Impossible, en effet, de se détacher de cette incarnation captivante, dont tout dit le « monstre sacré » du chant verdien que le baryton français est devenu, peu à peu, et le personnage multiple qu’il a totalement fait sien, désormais.

Mais cette fois, il n’est pas seul. Amelia Grimaldi prend les traits de Nicole Car, qu’on a connue toujours probe, sympathique, mais souvent sans défonce. Elle est, ici, portée par un soprano à la Gundula Janowitz, droit et net, aux aigus francs, habités de couleurs bien variées, au médium chaleureux, aux graves élégants, pour des airs prenants, des confrontations emportées, et des ensembles qu’elle domine d’une projection étonnante, mais non démonstrative.

Il en va de même pour Charles Castronovo, qui ne sera jamais le ténor le plus extraverti de l’époque, mais expose des nuances, des raffinements, des élans poétiques, et des déchirements qui le font le plus attachant des Gabriele Adorno, crédible et séduisant.

Comme Ludovic Tézier, Mika Kares était de la première distribution, noir déjà de timbre et ample de son, caractéristiques qui ont gagné en puissance, en expression, en assurance. Son Jacopo Fiesco est désormais intense, vibrant, et capable d’empathie.

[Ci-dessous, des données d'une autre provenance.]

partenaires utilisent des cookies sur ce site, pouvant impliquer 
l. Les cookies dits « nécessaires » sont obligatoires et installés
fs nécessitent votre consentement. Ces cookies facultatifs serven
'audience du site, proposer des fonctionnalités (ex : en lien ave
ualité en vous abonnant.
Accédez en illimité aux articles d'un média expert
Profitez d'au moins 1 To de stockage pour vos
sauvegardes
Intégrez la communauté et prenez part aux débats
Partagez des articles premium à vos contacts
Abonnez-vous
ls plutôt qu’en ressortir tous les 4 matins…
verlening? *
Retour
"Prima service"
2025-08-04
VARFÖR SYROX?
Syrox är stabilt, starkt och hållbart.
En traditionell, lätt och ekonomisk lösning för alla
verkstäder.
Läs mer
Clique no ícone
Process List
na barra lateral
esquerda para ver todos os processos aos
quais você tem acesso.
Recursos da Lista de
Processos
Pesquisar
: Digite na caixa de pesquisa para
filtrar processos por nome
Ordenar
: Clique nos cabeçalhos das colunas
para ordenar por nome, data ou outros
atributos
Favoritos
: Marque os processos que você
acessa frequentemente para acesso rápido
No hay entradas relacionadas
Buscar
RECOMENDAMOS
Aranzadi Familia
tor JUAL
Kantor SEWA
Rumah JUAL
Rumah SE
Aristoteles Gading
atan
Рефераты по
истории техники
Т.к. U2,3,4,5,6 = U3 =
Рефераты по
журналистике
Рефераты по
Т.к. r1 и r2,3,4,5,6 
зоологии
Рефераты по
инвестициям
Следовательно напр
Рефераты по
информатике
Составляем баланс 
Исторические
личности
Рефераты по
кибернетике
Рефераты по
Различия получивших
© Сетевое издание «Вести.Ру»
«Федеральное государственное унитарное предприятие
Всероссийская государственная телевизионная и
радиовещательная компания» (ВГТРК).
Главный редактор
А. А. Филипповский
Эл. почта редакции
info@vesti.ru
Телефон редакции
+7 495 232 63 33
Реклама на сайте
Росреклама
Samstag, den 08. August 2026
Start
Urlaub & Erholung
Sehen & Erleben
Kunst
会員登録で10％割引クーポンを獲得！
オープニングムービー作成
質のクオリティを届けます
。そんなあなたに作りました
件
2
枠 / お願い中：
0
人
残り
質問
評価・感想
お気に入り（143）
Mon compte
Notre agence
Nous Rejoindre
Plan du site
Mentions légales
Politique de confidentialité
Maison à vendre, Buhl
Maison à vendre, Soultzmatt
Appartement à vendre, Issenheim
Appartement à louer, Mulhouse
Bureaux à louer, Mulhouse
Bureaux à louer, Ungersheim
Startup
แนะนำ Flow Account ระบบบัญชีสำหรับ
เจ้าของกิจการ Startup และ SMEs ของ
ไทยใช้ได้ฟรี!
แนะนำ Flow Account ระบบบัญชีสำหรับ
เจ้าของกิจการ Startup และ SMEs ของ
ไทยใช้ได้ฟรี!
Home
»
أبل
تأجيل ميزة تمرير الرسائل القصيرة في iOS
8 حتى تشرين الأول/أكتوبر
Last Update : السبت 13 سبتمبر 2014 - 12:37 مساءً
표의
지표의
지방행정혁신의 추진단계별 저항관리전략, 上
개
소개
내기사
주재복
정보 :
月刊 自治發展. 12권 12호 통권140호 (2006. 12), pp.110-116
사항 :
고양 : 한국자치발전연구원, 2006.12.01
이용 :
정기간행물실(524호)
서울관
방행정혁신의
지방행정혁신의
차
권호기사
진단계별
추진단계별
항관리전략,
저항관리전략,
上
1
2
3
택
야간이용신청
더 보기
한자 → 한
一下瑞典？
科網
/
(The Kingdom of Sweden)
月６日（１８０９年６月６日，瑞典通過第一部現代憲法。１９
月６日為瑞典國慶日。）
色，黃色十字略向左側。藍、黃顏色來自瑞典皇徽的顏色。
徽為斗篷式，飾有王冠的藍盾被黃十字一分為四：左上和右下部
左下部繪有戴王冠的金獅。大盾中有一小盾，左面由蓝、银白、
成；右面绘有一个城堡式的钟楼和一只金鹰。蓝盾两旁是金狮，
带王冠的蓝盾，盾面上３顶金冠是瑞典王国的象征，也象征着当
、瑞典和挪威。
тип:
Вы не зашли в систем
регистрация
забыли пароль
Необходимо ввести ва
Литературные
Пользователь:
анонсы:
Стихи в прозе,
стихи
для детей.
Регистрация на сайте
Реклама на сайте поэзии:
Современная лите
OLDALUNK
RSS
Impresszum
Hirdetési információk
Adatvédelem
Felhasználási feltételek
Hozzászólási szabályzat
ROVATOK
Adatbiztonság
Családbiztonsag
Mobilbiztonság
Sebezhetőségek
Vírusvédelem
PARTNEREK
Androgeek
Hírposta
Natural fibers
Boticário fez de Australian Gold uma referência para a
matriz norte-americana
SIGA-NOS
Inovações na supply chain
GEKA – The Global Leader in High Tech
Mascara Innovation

Dernier protagoniste majeur, le Paolo Albiani d’Etienne Dupuis nuance magnifiquement un rôle qu’on hurle trop souvent, et construit un méchant sbire, d’emblée marqué par son destin, rageur mais impuissant.

Dans la fosse, Thomas Hengelbrock veille à susciter un Verdi raffiné, ce qui n’exclut pas l’impact choral formidable de la scène du conseil, somptueusement dominée par les troupes d’Alessandro Di Stefano, chef adjoint des Chœurs de l’Opéra National de Paris.

Thomas Hengelbrock s’attache, surtout, à la vibration émue de cette partition, où les rapports humains se révèlent avec une délicatesse mélodique, à la séduction la plus absolue. Du grand Verdi, tout simplement.